小学館に無断で複製、翻案、送信、頒布するなど小学館の著作権を侵害する一切の行為は禁止されています。  
   私がハンセン病の勉強をしたのは、今から二十五年くらい前のことである。私は東京でごく初歩的な知識を教えられてから、インドのアグラにあったハンセン病院で数週間を過ごした。そこで私は、日本でも数少ないこの病気の専門家である中井榮一先生(現・長島愛生園副院長)に会った。私は毎日、先生の診察の脇に立って、患者さんたちを見た。当時から日本ではごく少なくなっていたハンセン病の患者さんを三千人も見たのだから、病気の症例を全く見たこともない皮膚科のドクターには申しわけないほどの勉強をさせて頂いたことになる。
 日本財団の前会長の笹川良一氏は、ハンセン病撲滅のために長い間力を尽くして来た。今、ほとんど全世界の患者さんたちに配られている薬は、カレンダー形式になっていて、患者さんが飲み忘れないように優しい配慮がなされているが、その薬にはスポンサーとしてWHOと日本財団の両方の名前が併記されている。笹川前会長がハンセン病の患者をなくそうという悲願の元にWHOに協力を申し入れたのは、一九七四年だというがそれ以来財団は八千万ドルをWHOに拠出して来たのである。これは直接の支出で、他にもハンセン病のために率先して働いて来た笹川記念保健協力財団からも総額六十億円が支出されているというから、財団は結果的には、世界のハンセン病撲滅のためのもっとも大きな民間の力として働いて来た。

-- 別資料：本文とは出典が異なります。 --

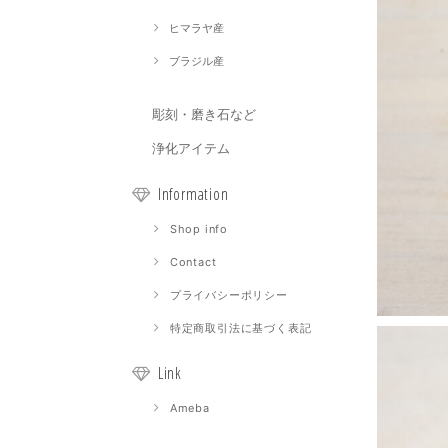
ヒマラヤ産
ブラジル産
彫刻・磨き石など
浄化アイテム
Information
Shop info
Contact
プライバシーポリシー
特定商取引法に基づく表記
Link
Ameba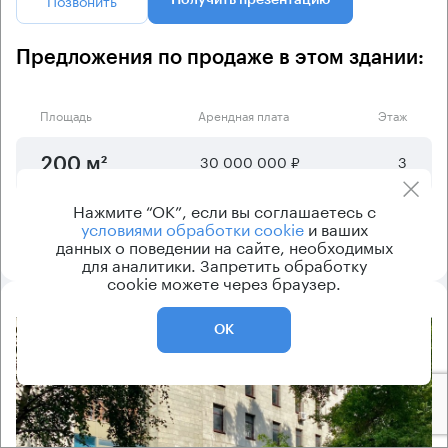
Позвонить
Получить презентацию
Предложения по продаже в этом здании:
Площадь
Арендная плата
Этаж
30 000 000 ₽
3
200 м²
Нажмите “ОК”, если вы соглашаетесь с
300 000 350 ₽
5
1690 м²
условиями обработки cookie
и ваших
данных о поведении на сайте, необходимых
для аналитики. Запретить обработку
cookie можете через браузер.
ОК
8.2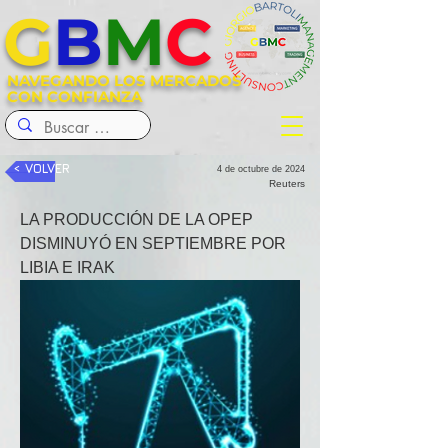
G
B
M
C
NAVEGANDO LOS MERCADOS
CON CONFIANZA
< VOLVER
4 de octubre de 2024
Reuters
LA PRODUCCIÓN DE LA OPEP 
DISMINUYÓ EN SEPTIEMBRE POR 
LIBIA E IRAK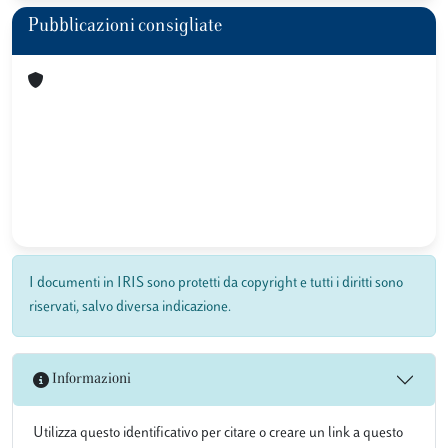
Pubblicazioni consigliate
I documenti in IRIS sono protetti da copyright e tutti i diritti sono
riservati, salvo diversa indicazione.
Informazioni
Utilizza questo identificativo per citare o creare un link a questo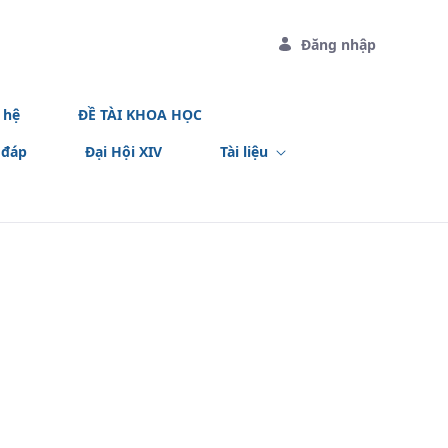
Đăng nhập
 hệ
ĐỀ TÀI KHOA HỌC
 đáp
Đại Hội XIV
Tài liệu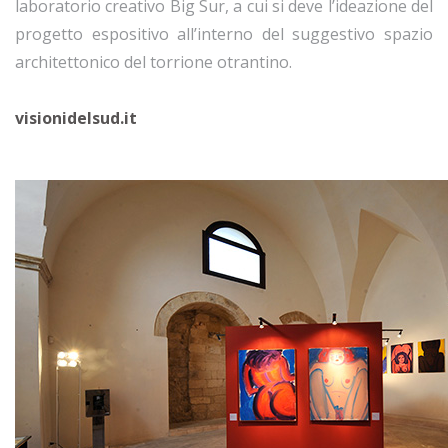
laboratorio creativo Big Sur, a cui si deve l’ideazione del
progetto espositivo all’interno del suggestivo spazio
architettonico del torrione otrantino.
visionidelsud.it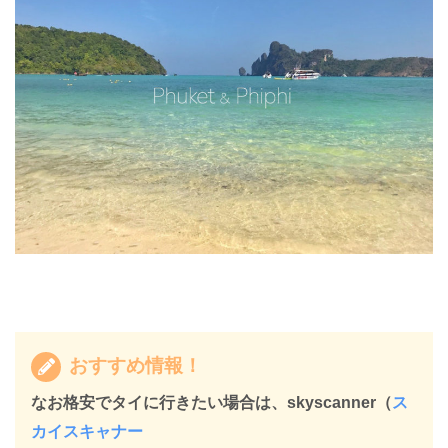
おすすめ情報！
なお格安でタイに行きたい場合は、skyscanner（
ス
カイスキャナー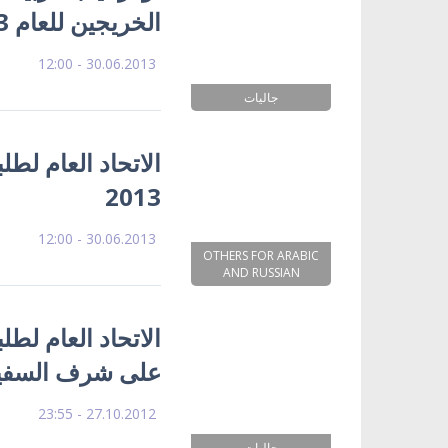
الخريجين للعام 2013
30.06.2013 - 12:00
جاليات
الاتحاد العام لط
2013
30.06.2013 - 12:00
OTHERS FOR ARABIC
AND RUSSIAN
الاتحاد العام لط
على شرف السفير
27.10.2012 - 23:55
جاليات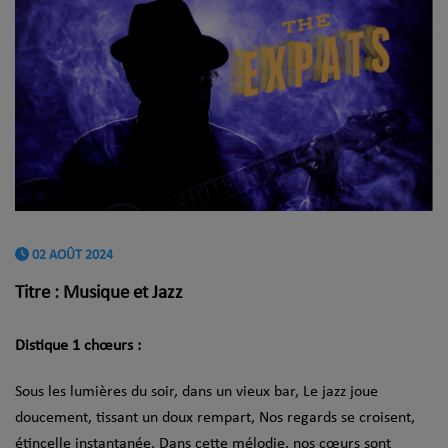
02 AOÛT 2024
Titre : Musique et Jazz
Distique 1 chœurs :
Sous les lumières du soir, dans un vieux bar, Le jazz joue
doucement, tissant un doux rempart, Nos regards se croisent,
étincelle instantanée, Dans cette mélodie, nos cœurs sont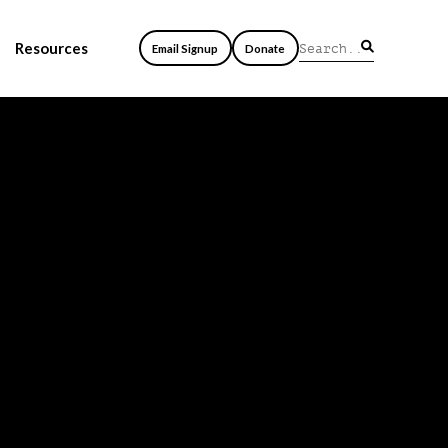
Resources
Email Signup
Donate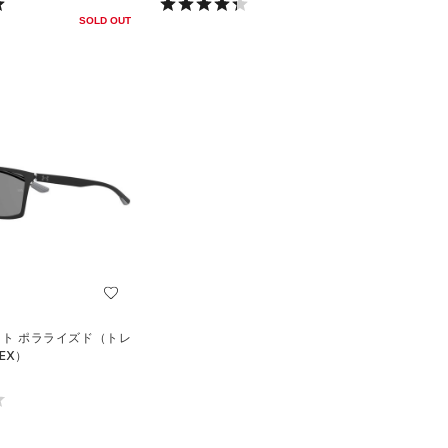
SOLD OUT
イト ポラライズド（トレ
EX）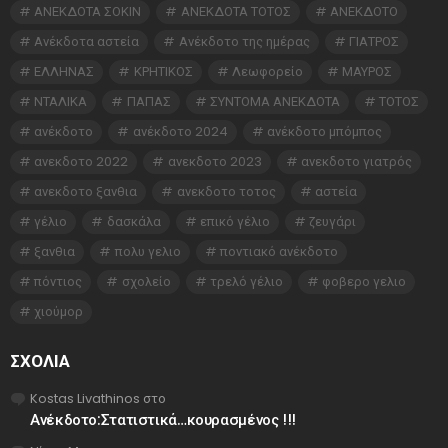
ΑΝΕΚΔΟΤΑ ΣΟΚΙΝ
ΑΝΕΚΔΟΤΑ ΤΟΤΟΣ
ΑΝΕΚΔΟΤΟ
Ανέκδοτα αστεία
Ανέκδοτο της ημέρας
ΓΙΑΤΡΟΣ
ΕΛΛΗΝΑΣ
ΚΡΗΤΙΚΟΣ
Λεωφορείο
ΜΑΥΡΟΣ
ΝΤΑΛΙΚΑ
ΠΑΠΑΣ
ΣΥΝΤΟΜΑ ΑΝΕΚΔΟΤΑ
ΤΟΤΟΣ
ανέκδοτο
ανέκδοτο 2024
ανέκδοτο μπόμπος
ανεκδοτο 2022
ανεκδοτο 2023
ανεκδοτο γιατρός
ανεκδοτο ξανθια
ανεκδοτο τοτος
αστεία
γέλιο
δασκάλα
επικό γέλιο
ζευγάρι
ξανθια
πολυ γελιο
ποντιακό ανέκδοτο
πόντιος
σχολείο
τρελό γέλιο
φοβερο γελιο
χιούμορ
ΣΧΌΛΙΑ
Kostas Livathinos
στο
Ανέκδοτο:Στατιστικά…κουρασμένος !!!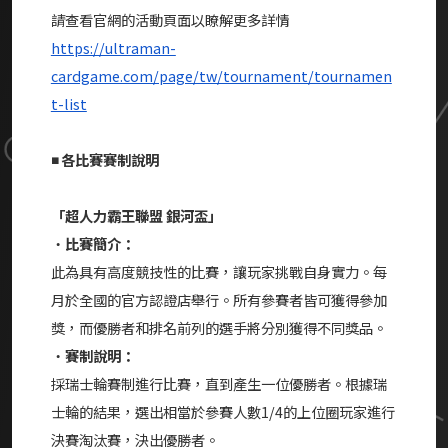
請查看官網的活動頁面以瞭解更多詳情
https://ultraman-
cardgame.com/page/tw/tournament/tournamen
t-list
◾ 各比賽賽制說明
「超人力霸王聯盟 銀河盃」
・
比賽簡介：
此為具有高度競技性的比賽，讓玩家挑戰自身實力。每
月於全國的官方認證店舉行。所有參賽者皆可獲得參加
獎，而優勝者和排名前列的選手將分別獲得不同獎品。
・
賽制說明：
採瑞士輪賽制進行比賽，直到產生一位優勝者。根據瑞
士輪的結果，選出相當於參賽人數1/4的上位圈玩家進行
決賽淘汰賽，決出優勝者。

 そして今度再び、中井先生もいっしょに、私はミャンマーのハンセン病の実情を見て歩くことになった。
 ハンセン病は紀元二千年までに終息宣言が出せるかもしれない気配である。現在は発病しても、すぐ治療を開始すれば、ほとんど何一つ問題なく治ってしまう。難病ですらない。しかし問題は、時代的にまだ薬のわからなかった昔に発病して、菌は既になくなっているのに、手足の変形が残ってしまい、形成手術が必要になっているようなケースである。
 ミャンマーに限ったことではないのだが、田舎に貧しく暮らしているような人たちは、体がどうもおかしいと思っても、仕事を休んですぐにお医者に掛かる金銭的、心理的、距離的な余裕がない。

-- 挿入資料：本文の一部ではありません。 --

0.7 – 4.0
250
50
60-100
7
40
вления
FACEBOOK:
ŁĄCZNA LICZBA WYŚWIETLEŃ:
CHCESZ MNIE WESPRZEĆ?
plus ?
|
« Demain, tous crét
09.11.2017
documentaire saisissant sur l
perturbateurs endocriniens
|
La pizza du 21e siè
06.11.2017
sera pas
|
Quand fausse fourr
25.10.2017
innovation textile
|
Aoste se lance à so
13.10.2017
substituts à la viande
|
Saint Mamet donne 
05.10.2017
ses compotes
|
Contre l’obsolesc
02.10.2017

 今度のミャンマー旅行では、イェイナンタールのマダヤ地区にある国立のハンセン病院も訪ねた。マダヤはマンダレーから五十キロ余り離れた平野の中にある。
 この施設の前身は一八九一年にワイヘンガー神父によって建てられたものだったが、一九六六年に政府によって経営されるようになり、一九九〇年に建物全体がこの地に移ってきたのである。土地は三百二十七エーカー。現在の患者の総数は約百九十人である。
 日本の患者と違って、ほとんどの入院患者には私物というものはほとんど一つもない。着替えさえ持っていないように見える人ばかりである。

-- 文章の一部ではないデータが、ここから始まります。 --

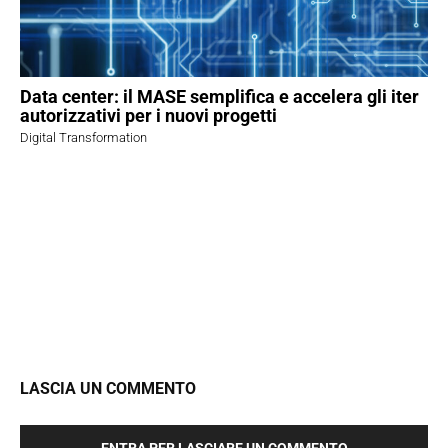
Data center: il MASE semplifica e accelera gli iter
autorizzativi per i nuovi progetti
Digital Transformation
LASCIA UN COMMENTO
ENTRA PER LASCIARE UN COMMENTO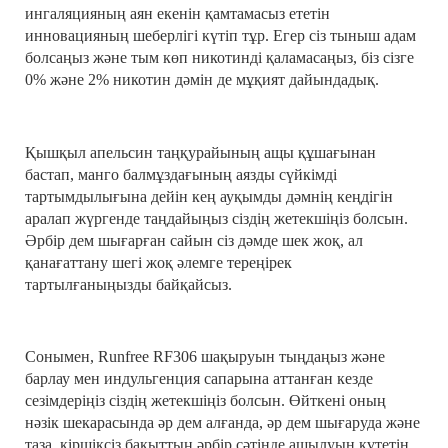
ингаляцияның аян екенін қамтамасыз ететін
инновацияның шеберлігі күтіп тұр. Егер сіз тыныш адам
болсаңыз және тым көп никотинді қаламасаңыз, біз сізге
0% және 2% никотин дәмін де мұқият дайындадық.
Қышқыл апельсин таңқурайының ащы құшағынан
бастап, манго балмұздағының аязды сүйкімді
тартымдылығына дейін кең ауқымды дәмнің кеңдігін
аралап жүргенде таңдайыңыз сіздің жетекшіңіз болсын.
Әрбір дем шығарған сайын сіз дәмде шек жоқ, ал
қанағаттану шегі жоқ әлемге тереңірек
тартылғаныңызды байқайсыз.
Сонымен, Runfree RF306 шақыруын тыңдаңыз және
барлау мен индульгенция сапарына аттанған кезде
сезімдеріңіз сіздің жетекшіңіз болсын. Өйткені оның
нәзік шекарасында әр дем алғанда, әр дем шығаруда және
таза, кіршіксіз бақыттың әрбір сәтінде ашылуын күтетін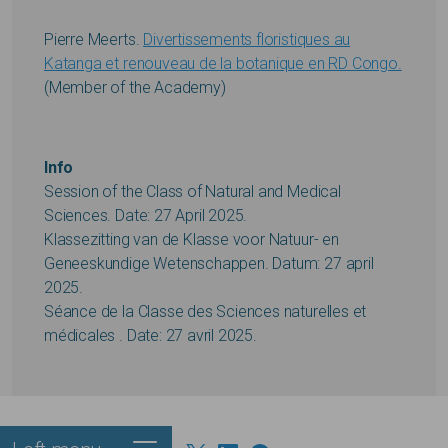
Pierre Meerts.
Divertissements floristiques au
Katanga et renouveau de la botanique en RD Congo.
(Member of the Academy)
Info
Session of the Class of Natural and Medical
Sciences. Date: 27 April 2025.
Klassezitting van de Klasse voor Natuur- en
Geneeskundige Wetenschappen. Datum: 27 april
2025.
Séance de la Classe des Sciences naturelles et
médicales . Date: 27 avril 2025.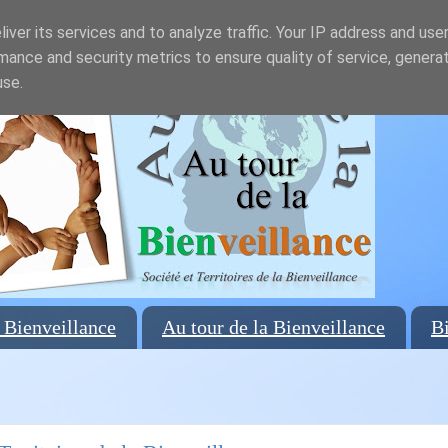
iver its services and to analyze traffic. Your IP address and use
mance and security metrics to ensure quality of service, genera
use.
 Bienveillance
Au tour de la Bienveillance
Bi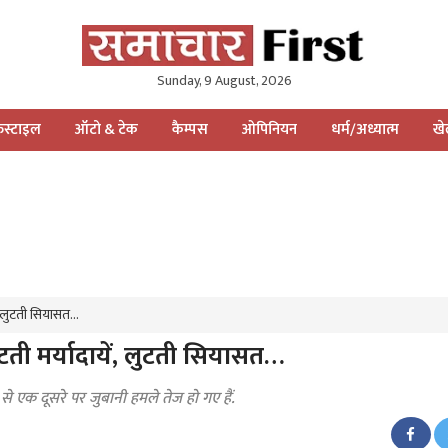
Sunday, 9 August, 2026
स्टाइल
ऑटो & टेक
कैम्पस
ओपिनियन
धर्म/अध्यात्म
ख
ं, लुटती सियासत…
ती मर्यादायें, लुटती सियासत…
र से एक दूसरे पर जुबानी हमले तेज हो गए हैं.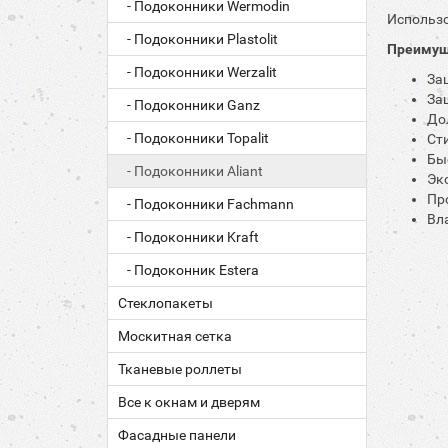
- Подоконники Wermodin
Использо
- Подоконники Plastolit
Преимущ
- Подоконники Werzalit
За
За
- Подоконники Ganz
До
- Подоконники Topalit
Ст
Бы
- Подоконники Aliant
Эк
Пр
- Подоконники Fachmann
Вл
- Подоконники Kraft
- Подоконник Estera
Стеклопакеты
Москитная сетка
Тканевые роллеты
Все к окнам и дверям
Фасадные панели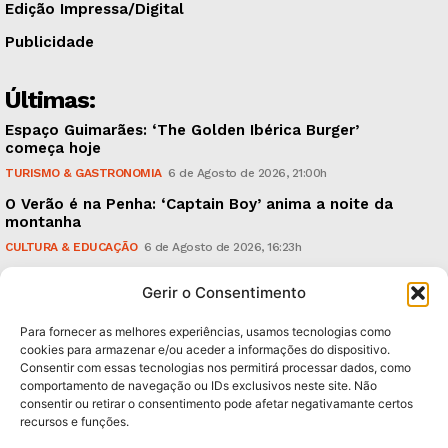
Edição Impressa/Digital
Publicidade
Últimas:
Espaço Guimarães: ‘The Golden Ibérica Burger’
começa hoje
TURISMO & GASTRONOMIA
6 de Agosto de 2026, 21:00h
O Verão é na Penha: ‘Captain Boy’ anima a noite da
montanha
CULTURA & EDUCAÇÃO
6 de Agosto de 2026, 16:23h
900 anos: “Nada do que vinha de trás foi colocado
Gerir o Consentimento
em causa”, garante Ricardo Araújo
POLÍTICA
6 de Agosto de 2026, 13:03h
Para fornecer as melhores experiências, usamos tecnologias como
cookies para armazenar e/ou aceder a informações do dispositivo.
Consentir com essas tecnologias nos permitirá processar dados, como
Subscreva Newsletter:
comportamento de navegação ou IDs exclusivos neste site. Não
consentir ou retirar o consentimento pode afetar negativamante certos
recursos e funções.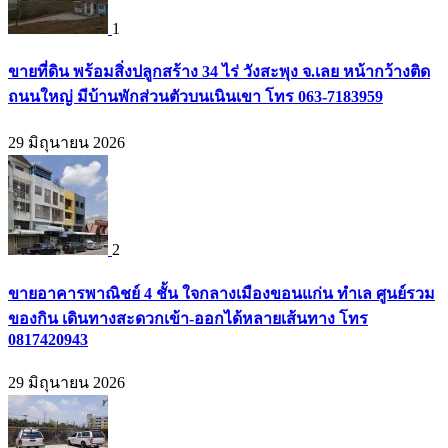
1
ขายที่ดิน พร้อมสิ่งปลูกสร้าง 34 ไร่ วังสะพุง จ.เลย หน้ากว้างติด
ถนนใหญ่ มีบ้านพักส่วนตัวบนเนินเขา โทร 063-7183959
29 มิถุนายน 2026
2
ขายอาคารพาณิชย์ 4 ชั้น ใจกลางเมืองขอนแก่น ทำเล ศูนย์รวม
ของกิน เดินทางสะดวกเข้า-ออกได้หลายเส้นทาง โทร
0817420943
29 มิถุนายน 2026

 どこの国でも院長回診というのは、患者にとっていささかの緊張を強いるものである。老人も子供も僧侶の患者も、ベッドの上に同じような姿勢で私たちを迎えてくれる。後遺症が深刻な人たちばかりである。瞼が完全に閉まらない人は、夜寝る時にマスクをして湿度を保つようにしないと、角膜が乾いてやがて失明に至る。足の神経が麻痺して爪先がだらりと下がると、そこが歩く度に地面に擦れることになるから、いつのまにか外傷となって、やがて足の指が欠損する。既に足を切断している人はかなり多い。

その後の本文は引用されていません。